9. According to 10 U.S.C. § 971, officers cannot count service performed as midshipmen at the Academy towards service credit. If attendance at the Academy as a midshipman does not be counted toward the length of time an officer served, the Government argued, such attendance was not the same as active duty;

10. Two other cases, a 1948 case in the 1st Circuit, and a 2000 case in the 9th Circuit, concluded that time served in the Reserve Officers’ Training Corps (ROTC) was not active-duty service. (The 9th Circuit case, an unpublished one, relied solely on the fact that the Navy’s not certifying the applicant as having been on active duty. The court would not review that decision because the Navy was not a party in the lawsuit.);

11. The legislative history of INA § 329 is that the statute was to reward the risk inherent in combat or the potential for combat, which a midshipman in service at an Academy does not face.

The Court of Appeals did not need to write all this. It could have limited its decision to one paragraph in its decision:

The district court’s consideration of these arguments is clear from the record, which includes a transcript of a hearing where the court thoroughly questioned counsel for both parties about their positions. As a result, though the district court’s order denying Petitioner’s request for EAJA fees only briefly explained the court’s reasoning, both the order and the record reflect that the district court considered the arguments of both parties to be reasonable. We agree. In this case of first impression, the Government made reasonable arguments based on statutory interpretation and analogous cases. The district court, therefore, did not abuse its discretion in deciding the Government’s position was substantially justified.
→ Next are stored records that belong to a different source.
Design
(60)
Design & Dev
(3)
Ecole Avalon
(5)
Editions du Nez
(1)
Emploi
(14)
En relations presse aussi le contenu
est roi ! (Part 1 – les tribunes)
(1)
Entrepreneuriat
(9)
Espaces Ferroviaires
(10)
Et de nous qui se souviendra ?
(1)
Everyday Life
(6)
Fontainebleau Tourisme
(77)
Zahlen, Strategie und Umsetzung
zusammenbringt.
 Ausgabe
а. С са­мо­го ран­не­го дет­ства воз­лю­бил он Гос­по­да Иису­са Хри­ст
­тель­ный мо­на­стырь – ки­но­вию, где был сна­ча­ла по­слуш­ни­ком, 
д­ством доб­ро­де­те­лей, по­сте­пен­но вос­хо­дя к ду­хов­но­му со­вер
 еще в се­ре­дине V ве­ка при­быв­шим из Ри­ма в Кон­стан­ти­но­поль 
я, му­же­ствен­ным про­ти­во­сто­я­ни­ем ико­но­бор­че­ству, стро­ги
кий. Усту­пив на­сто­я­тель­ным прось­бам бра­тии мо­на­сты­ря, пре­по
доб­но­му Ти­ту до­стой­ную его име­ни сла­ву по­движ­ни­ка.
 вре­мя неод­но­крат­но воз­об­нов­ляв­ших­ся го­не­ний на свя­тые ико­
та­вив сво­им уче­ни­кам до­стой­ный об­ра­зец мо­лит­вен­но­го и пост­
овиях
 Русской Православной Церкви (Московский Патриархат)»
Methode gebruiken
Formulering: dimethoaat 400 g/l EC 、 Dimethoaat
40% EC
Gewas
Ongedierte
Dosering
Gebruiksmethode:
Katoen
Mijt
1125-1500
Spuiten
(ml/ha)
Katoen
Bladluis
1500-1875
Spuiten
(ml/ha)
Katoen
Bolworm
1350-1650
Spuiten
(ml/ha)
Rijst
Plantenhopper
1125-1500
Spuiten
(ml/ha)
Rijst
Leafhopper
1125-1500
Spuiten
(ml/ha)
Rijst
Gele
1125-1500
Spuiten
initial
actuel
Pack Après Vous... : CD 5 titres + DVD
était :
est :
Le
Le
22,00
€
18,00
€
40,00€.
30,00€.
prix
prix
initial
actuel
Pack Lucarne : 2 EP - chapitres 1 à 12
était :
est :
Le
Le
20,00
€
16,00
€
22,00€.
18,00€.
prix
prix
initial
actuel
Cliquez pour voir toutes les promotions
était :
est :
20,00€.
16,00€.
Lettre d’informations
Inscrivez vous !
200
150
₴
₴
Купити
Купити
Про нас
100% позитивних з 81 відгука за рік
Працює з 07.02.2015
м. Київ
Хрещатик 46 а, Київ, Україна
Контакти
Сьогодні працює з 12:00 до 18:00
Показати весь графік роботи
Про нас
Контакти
Why all the rest? I can only speculate. Perhaps the Fourth Circuit was signaling that the government should have appealed and had it appealed, it would have won. Perhaps it was signaling all foreign military academy graduates that if they put in their applications for naturalization they will not be as lucky as Mr. Cody. It is worth noting that nothing in the decision of the district court limits the application of INA § 329 to service academy attendees. Nothing indicates that it would not apply to foreign students at other military training institutions if they were assigned to the school or a unit or to unique units like KATUSA units. Perhaps the court is telling the Department of Justice that if they want to try to move against Mr. Cody’s naturalization based on a clearer exposition of the law, they now have one. Seeking fees stirred the sleeping cat in Richmond, where Robert E. Lee is venerated, and who said, “We must expect reverses, even defeats. They are sent to teach us wisdom and prudence, to call forth greater energies, and to prevent our falling into greater disasters.” To the extent that Mr. Cody’s naturalization is in jeopardy, he would have been better off accepting his victory and walking away without looking for money. It remains to be seen whether his fight is over. Posted January 23, 2011.